- The XM-1 in its original configuration with tip rudders

General information
- Type: Glider
- National origin: United States
- Designer: Jim Marske
- Status: Sole example no longer on FAA registry
- Number built: one

History
- First flight: 1957

= Marske XM-1 =

American glider

The Marske XM-1 was an American mid-wing, single-seat, experimental tailless glider that was designed and built by Jim Marske in 1957.

Experimentation with the XM-1 led to the final configuration of the later Marske Pioneer.

==Design and development==
The first of Marske's flying wings was the XM-1, a design inspired by the flying wing designs of Charles Fauvel and Al Backstrom. He built the XM-1 when he was 19 years old. The aircraft went through several versions, each a modification of the same basic airframe as Marske experimented with configurations. The aircraft started off with fins on the wing tips and was later converted to a single fin at the rear of the short fuselage in its "XM-1D" configuration.

The XM-1 was built with a welded steel tube fuselage covered in fiberglass. The 40 ft wing was fabricated from wood and covered with doped aircraft fabric. The wing employed a 14% Fauvel airfoil. The landing gear was a fixed monowheel.

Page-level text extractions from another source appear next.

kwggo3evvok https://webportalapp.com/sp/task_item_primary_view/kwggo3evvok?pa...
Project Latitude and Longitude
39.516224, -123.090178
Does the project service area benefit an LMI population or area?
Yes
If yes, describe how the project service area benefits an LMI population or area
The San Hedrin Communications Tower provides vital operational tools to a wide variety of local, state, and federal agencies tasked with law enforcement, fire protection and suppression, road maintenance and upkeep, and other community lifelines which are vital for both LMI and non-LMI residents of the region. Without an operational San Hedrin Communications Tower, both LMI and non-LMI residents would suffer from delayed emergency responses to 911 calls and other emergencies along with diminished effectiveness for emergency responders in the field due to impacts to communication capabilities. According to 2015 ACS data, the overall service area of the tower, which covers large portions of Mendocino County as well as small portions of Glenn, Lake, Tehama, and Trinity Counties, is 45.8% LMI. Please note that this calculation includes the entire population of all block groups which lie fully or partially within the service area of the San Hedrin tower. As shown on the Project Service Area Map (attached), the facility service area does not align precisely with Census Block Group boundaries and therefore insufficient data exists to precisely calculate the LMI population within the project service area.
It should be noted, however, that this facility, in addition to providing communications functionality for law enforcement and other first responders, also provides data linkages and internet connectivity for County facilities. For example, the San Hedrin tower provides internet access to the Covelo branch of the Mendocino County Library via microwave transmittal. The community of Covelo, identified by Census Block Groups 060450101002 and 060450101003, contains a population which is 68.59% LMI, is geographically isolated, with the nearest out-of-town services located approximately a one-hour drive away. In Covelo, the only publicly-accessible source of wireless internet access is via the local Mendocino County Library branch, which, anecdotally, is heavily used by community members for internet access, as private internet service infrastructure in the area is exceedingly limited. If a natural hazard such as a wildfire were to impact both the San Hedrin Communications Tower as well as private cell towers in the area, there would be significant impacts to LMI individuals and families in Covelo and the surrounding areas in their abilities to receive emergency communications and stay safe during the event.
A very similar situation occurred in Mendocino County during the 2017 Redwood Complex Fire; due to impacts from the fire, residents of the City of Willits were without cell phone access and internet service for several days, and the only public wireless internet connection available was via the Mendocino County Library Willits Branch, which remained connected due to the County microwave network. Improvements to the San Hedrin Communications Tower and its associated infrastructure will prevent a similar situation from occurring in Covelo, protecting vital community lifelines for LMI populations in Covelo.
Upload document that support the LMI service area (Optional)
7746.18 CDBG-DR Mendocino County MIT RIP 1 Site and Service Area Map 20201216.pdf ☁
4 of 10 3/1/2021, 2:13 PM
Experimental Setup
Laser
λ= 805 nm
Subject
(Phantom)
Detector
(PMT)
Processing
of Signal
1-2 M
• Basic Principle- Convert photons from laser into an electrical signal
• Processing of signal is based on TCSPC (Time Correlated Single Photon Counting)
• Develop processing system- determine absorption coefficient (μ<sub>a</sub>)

Only one XM-1 was built. It was registered with the US Federal Aviation Administration in the Experimental - Amateur-built category.

==Operational history==
The XM-1 was described by Soaring Magazine as "easy to fly". The aircraft was stall and spin proof. Marske sold the aircraft and it went through a series of owners. The XM-1 was later removed from the FAA register and likely no longer exists.

==Variants==

The XM-1 in its "D" configuration with the single central fin and rudder

- XM-1-A
Initial configuration with wing tip fins and rudders.
- XM-1-B
with minor improvements over the XM-1-A
- XM-1-C
Modified with a central fin only.
- XM-1D
Final configuration with a central fin and rudder.